Sin embargo, muy a pesar de estas opiniones sobre estos contenidos basura –miradas superficiales que no perciben los efectos del fenómeno en su verdadera magnitud–, la desinformación puede dañar irreparablemente el tejido social.
Esto se ve en especial en épocas de pandemias como las que vivimos, en este caso una provocada por un virus que no respeta fronteras ni condición social (SARS-CoV2) y provoca una enfermedad llamada Covid-19.
Desinformar tiene repercusiones directas en una sociedad y en la salud de las personas. Periodistas irresponsables son capaces de propagar la desconfianza hacia las autoridades sanitarias precisamente cuando estas más falta hacen. En esta época en la que cualquiera se autotitula "experto" (de repente son todos virólogos o epidemiólogos), los comunicadores también pueden fomentar la psicosis al alimentar la discriminación, impulsar la inflación de precios de insumos médicos o violar el derecho a la privacidad que tenemos todas las personas al revelar el nombre de personas infectadas por el coronavirus.
La situación es un caldo de cultivo perfecto para que aparezcan chantas –astrólogos en TV–, panelistas que escupen conspiraciones y conductores que tiran fruta.
Antes que entretener –son empresas de entretenimiento–, los medios de comunicación tienen una responsabilidad social: informar sin asustar ni incentivar el miedo. Al hacer un recorte –siempre intencionado y mediado por sesgos conscientes o inconscientes–, seleccionando qué mostrar y qué no, los periodistas inciden en las actitudes y opiniones de las personas, en las representaciones que circulan en una época. No "reflejan" la realidad. Forman parte de ella y la reproducen.
No bastan, sin embargo, los diagnósticos de esta otra epidemia, provocada por el virus de la desinformación. En estos momentos, las audiencias tienen también un gran poder: pueden seleccionar en qué periodistas confiar. Tienen las herramientas para rastrear las fuentes de una información sospechosa y desenmascararla y hasta el poder de reclamarles a los medios de comunicación que contraten a periodistas especializados.

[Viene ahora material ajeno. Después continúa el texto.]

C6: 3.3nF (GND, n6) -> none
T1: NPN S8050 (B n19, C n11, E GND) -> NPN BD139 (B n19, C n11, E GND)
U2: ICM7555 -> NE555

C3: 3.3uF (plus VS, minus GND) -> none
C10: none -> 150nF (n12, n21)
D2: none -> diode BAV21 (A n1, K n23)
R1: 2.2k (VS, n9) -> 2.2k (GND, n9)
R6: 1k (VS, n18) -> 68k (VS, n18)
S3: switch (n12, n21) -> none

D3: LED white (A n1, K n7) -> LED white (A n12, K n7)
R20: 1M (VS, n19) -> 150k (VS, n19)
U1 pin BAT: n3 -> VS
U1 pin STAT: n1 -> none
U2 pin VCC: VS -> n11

Porque no vale todo. Así como un dermatólogo no puede realizar una operación a corazón abierto, un periodista deportivo no puede comunicar sobre virus, enfermedades, riesgo de muerte, inmunidad. La especialización y el conocimiento inciden en las palabras correctas que se deben usar, en qué fuentes seleccionar y consultar y en cuáles no, en la importancia de aportar siempre contexto –no solo mencionar el número de infectados, sino también el de las personas que se han recuperado–, así como en informar sobre las vacunas y los medicamentos que se están testeando.
Ya no hay un día sin noticias científicas que nos toquen: los azotes del cambio climático, las promesas de la edición genética y la exploración espacial, los vaivenes de la política científica. Cualquier plantel o staff de un medio de comunicación sin periodistas científicos está incompleto. La presencia de estos profesionales especializados es crucial para una comunicación responsable, sin delirios de antivacunas, de terraplanistas, de negadores del cambio climático o de quienes ven en todo la intervención divina o alienígena.